Drexel University professor George Ciccariello-Maher is steeped in infamy because of controversial tweets he has sent out in the past. He is best known for tweeting "All I Want for Christmas is White Genocide," in December last year, and followed that up the next day by praising the massacre of whites during the Haitian revolution.
Recently, Ciccariello witnessed someone giving up his first-class seat on a plane to a soldier in uniform, after which Ciccariello tweeted that it made him want to "vomit."
According to a letter obtained by Inside Higher Ed, however, Drexel University is now investigating Ciccariello's comments. The letter, dated April 3, is from Drexel Provost Brian Blake to Ciccariello, informing him that in consultation with the Faculty Senate “a special committee of inquiry to investigate your conduct and provide findings and recommendations to me concerning your extremely damaging conduct” is underway.
“In light of the serious damage to the university and its reputation that your provocative tweets have caused, it is imperative to determine whether you have violated the university’s Code of Conduct and/or other policies and whether your tweets are a violation of the special obligation that a faculty member has under Drexel’s academic freedom policy,” Blake wrote.
Blake told Ciccariello that his conduct was "even more concerning" because after Ciccariello was sent a "cautionary letter" about his white genocide tweets, Ciccariello tweeted out that he wished he could #BringBackFields, then do him like #OldYeller." This is in reference to Richland County deputy Ben Fields, who was fired for body slamming a high school student.
Blake wrote that “many interpreted to mean that you called for the murder of Ben Fields, the South Carolina deputy school resource officer who violently arrested a female high school student.”
The sudden turnaround on the university's position on Ciccariello's tweets may originate from the fact that Drexel has been financially affected since Ciccariello's tweets made national headlines.
“The university has been faced with heightened concerns for community safety, received significant negative feedback and has unfortunately spent considerable time and resources as a result of your statements on Twitter,” Blake wrote.
“Numerous prospective students whom the university has admitted have written to the university stating that they will not attend the university because of your conduct, and at least two potential significant donors to the university have withheld previously promised donations,” Blake said. “The nearly unmanageable volume of venomous calls that the university has received — during this critical time in the academic year when prospective students are deciding where they want to attend college — compelled the university to consider turning off its phones in the days following your tweet, and we have real concerns that admitted students were unable to get through with questions.”

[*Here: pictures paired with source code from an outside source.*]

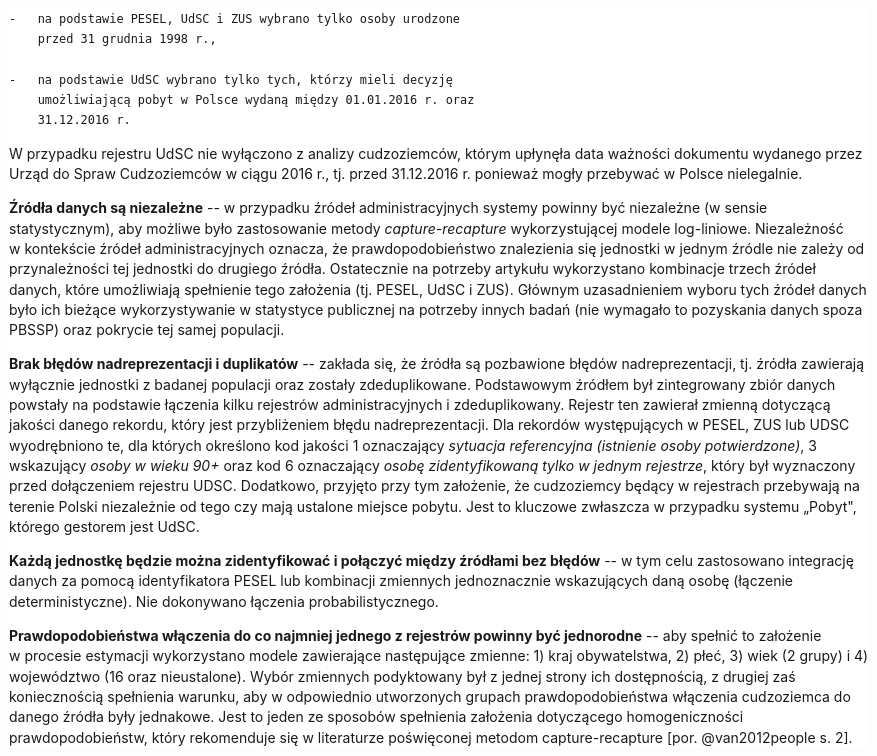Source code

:     -   na podstawie PESEL, UdSC i ZUS wybrano tylko osoby urodzone
        przed 31 grudnia 1998 r.,

    -   na podstawie UdSC wybrano tylko tych, którzy mieli decyzję
        umożliwiającą pobyt w Polsce wydaną między 01.01.2016 r. oraz
        31.12.2016 r.

W przypadku rejestru UdSC nie wyłączono z analizy cudzoziemców, którym
upłynęła data ważności dokumentu wydanego przez Urząd do Spraw
Cudzoziemców w ciągu 2016 r., tj. przed 31.12.2016 r. ponieważ mogły
przebywać w Polsce nielegalnie.

**Źródła danych są niezależne** -- w przypadku źródeł administracyjnych
systemy powinny być niezależne (w sensie statystycznym), aby możliwe
było zastosowanie metody *capture-recapture* wykorzystującej modele
log-liniowe. Niezależność w kontekście źródeł administracyjnych oznacza,
że prawdopodobieństwo znalezienia się jednostki w jednym źródle nie
zależy od przynależności tej jednostki do drugiego źródła. Ostatecznie
na potrzeby artykułu wykorzystano kombinacje trzech źródeł danych, które
umożliwiają spełnienie tego założenia (tj. PESEL, UdSC i ZUS). Głównym
uzasadnieniem wyboru tych źródeł danych było ich bieżące wykorzystywanie
w statystyce publicznej na potrzeby innych badań (nie wymagało to
pozyskania danych spoza PBSSP) oraz pokrycie tej samej populacji.

**Brak błędów nadreprezentacji i duplikatów** -- zakłada się, że źródła
są pozbawione błędów nadreprezentacji, tj. źródła zawierają wyłącznie
jednostki z badanej populacji oraz zostały zdeduplikowane. Podstawowym
źródłem był zintegrowany zbiór danych powstały na podstawie łączenia
kilku rejestrów administracyjnych i zdeduplikowany. Rejestr ten zawierał
zmienną dotyczącą jakości danego rekordu, który jest przybliżeniem błędu
nadreprezentacji. Dla rekordów występujących w PESEL, ZUS lub UDSC
wyodrębniono te, dla których określono kod jakości 1 oznaczający
*sytuacja referencyjna (istnienie osoby potwierdzone)*, 3 wskazujący
*osoby w wieku 90+* oraz kod 6 oznaczający *osobę zidentyfikowaną tylko
w jednym rejestrze*, który był wyznaczony przed dołączeniem rejestru
UDSC. Dodatkowo, przyjęto przy tym założenie, że cudzoziemcy będący
w rejestrach przebywają na terenie Polski niezależnie od tego czy mają
ustalone miejsce pobytu. Jest to kluczowe zwłaszcza w przypadku systemu
„Pobyt", którego gestorem jest UdSC.

**Każdą jednostkę będzie można zidentyfikować i połączyć między źródłami
bez błędów** -- w tym celu zastosowano integrację danych za pomocą
identyfikatora PESEL lub kombinacji zmiennych jednoznacznie wskazujących
daną osobę (łączenie deterministyczne). Nie dokonywano łączenia
probabilistycznego.

**Prawdopodobieństwa włączenia do co najmniej jednego z rejestrów
powinny być jednorodne** -- aby spełnić to założenie w procesie
estymacji wykorzystano modele zawierające następujące zmienne: 1) kraj
obywatelstwa, 2) płeć, 3) wiek (2 grupy) i 4) województwo (16 oraz
nieustalone). Wybór zmiennych podyktowany był z jednej strony ich
dostępnością, z drugiej zaś koniecznością spełnienia warunku, aby
w odpowiednio utworzonych grupach prawdopodobieństwa włączenia
cudzoziemca do danego źródła były jednakowe. Jest to jeden ze sposobów
spełnienia założenia dotyczącego homogeniczności prawdopodobieństw,
który rekomenduje się w literaturze poświęconej metodom
capture-recapture [por. @van2012people s. 2].


[^1]: ang. *Respondent Driven Sampling* -- metoda doboru jednostek do
[^2]: W pracy badawczej, na podstawie której powstał niniejszy artykuł,
[^3]: Podstawa prawna -- ustawa z dnia 12 grudnia 2013 r.
[^4]: W artykule używać będziemy angielskiego terminu capture-recapture
[^5]: Możliwe jest również zastosowanie metody w przypadku jednego
[^6]: Autor w swojej pracy używał zamiennie pojęć *unauthorized
[^7]: Na potrzeby szacunku liczby cudzoziemców rozpatrywane były złożone
[^8]: W tym celu można wykorzystać łączenie deterministyczne
[^9]: Jest to tzw. notacja nawiasowa, która w przypadku modeli
[^10]: Na potrzeby artykułu przyjęto $B=500$.
[^11]: W podobny sposób można wyznaczyć te miary dla liczebności
[^12]: Przedział ten wyznaczany jest metodą percentylową. Na przykład,
[^13]: W łączeniu zbiorów wykorzystanych w niniejszym artykule
[^14]: Pełen raport wraz z załącznikami dostępny jest na stronie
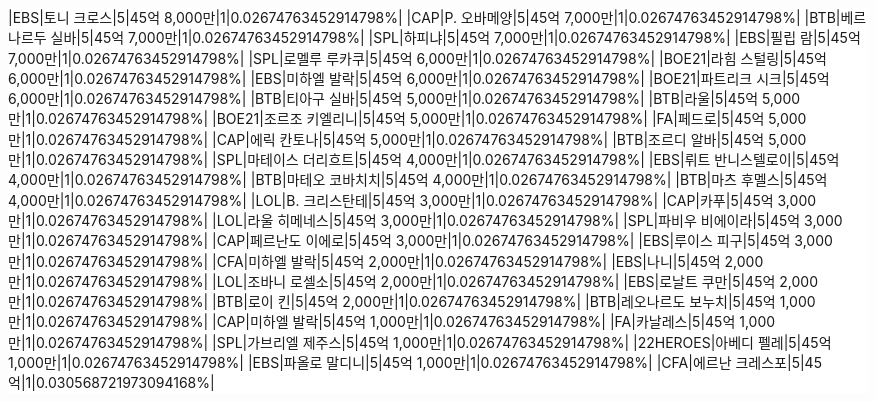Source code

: |EBS|토니 크로스|5|45억 8,000만|1|0.02674763452914798%|
|CAP|P. 오바메양|5|45억 7,000만|1|0.02674763452914798%|
|BTB|베르나르두 실바|5|45억 7,000만|1|0.02674763452914798%|
|SPL|하피냐|5|45억 7,000만|1|0.02674763452914798%|
|EBS|필립 람|5|45억 7,000만|1|0.02674763452914798%|
|SPL|로멜루 루카쿠|5|45억 6,000만|1|0.02674763452914798%|
|BOE21|라힘 스털링|5|45억 6,000만|1|0.02674763452914798%|
|EBS|미하엘 발락|5|45억 6,000만|1|0.02674763452914798%|
|BOE21|파트리크 시크|5|45억 6,000만|1|0.02674763452914798%|
|BTB|티아구 실바|5|45억 5,000만|1|0.02674763452914798%|
|BTB|라울|5|45억 5,000만|1|0.02674763452914798%|
|BOE21|조르조 키엘리니|5|45억 5,000만|1|0.02674763452914798%|
|FA|페드로|5|45억 5,000만|1|0.02674763452914798%|
|CAP|에릭 칸토나|5|45억 5,000만|1|0.02674763452914798%|
|BTB|조르디 알바|5|45억 5,000만|1|0.02674763452914798%|
|SPL|마테이스 더리흐트|5|45억 4,000만|1|0.02674763452914798%|
|EBS|뤼트 반니스텔로이|5|45억 4,000만|1|0.02674763452914798%|
|BTB|마테오 코바치치|5|45억 4,000만|1|0.02674763452914798%|
|BTB|마츠 후멜스|5|45억 4,000만|1|0.02674763452914798%|
|LOL|B. 크리스탄테|5|45억 3,000만|1|0.02674763452914798%|
|CAP|카푸|5|45억 3,000만|1|0.02674763452914798%|
|LOL|라울 히메네스|5|45억 3,000만|1|0.02674763452914798%|
|SPL|파비우 비에이라|5|45억 3,000만|1|0.02674763452914798%|
|CAP|페르난도 이에로|5|45억 3,000만|1|0.02674763452914798%|
|EBS|루이스 피구|5|45억 3,000만|1|0.02674763452914798%|
|CFA|미하엘 발락|5|45억 2,000만|1|0.02674763452914798%|
|EBS|나니|5|45억 2,000만|1|0.02674763452914798%|
|LOL|조바니 로셀소|5|45억 2,000만|1|0.02674763452914798%|
|EBS|로날트 쿠만|5|45억 2,000만|1|0.02674763452914798%|
|BTB|로이 킨|5|45억 2,000만|1|0.02674763452914798%|
|BTB|레오나르도 보누치|5|45억 1,000만|1|0.02674763452914798%|
|CAP|미하엘 발락|5|45억 1,000만|1|0.02674763452914798%|
|FA|카날레스|5|45억 1,000만|1|0.02674763452914798%|
|SPL|가브리엘 제주스|5|45억 1,000만|1|0.02674763452914798%|
|22HEROES|아베디 펠레|5|45억 1,000만|1|0.02674763452914798%|
|EBS|파올로 말디니|5|45억 1,000만|1|0.02674763452914798%|
|CFA|에르난 크레스포|5|45억|1|0.030568721973094168%|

Blake added, “Despite my efforts to engage in a constructive dialogue with you in the hopes of making you more self-aware of the consequences of your actions, your course of conduct suggests to me that you are unable or unwilling to calibrate your actions to consider the damages that they cause to your university and all those who work so hard to advance the mission of the university.”
The American Association of University Professors "academic freedom policy" — the source for Drexel's guidelines — says that professors should “act responsibly, particularly where the speech has the potential to affect community safety and the right of all our community members to live, work, and learn in an environment free of undue harassment, hostility, or danger.”
Blake wrote that while tweets were "protected speech," Ciccariello has an obligation to “act responsibly, particularly where the speech has the potential to affect community safety and the right of all our community members to live, work and learn in an environment free of undue harassment, hostility or danger.”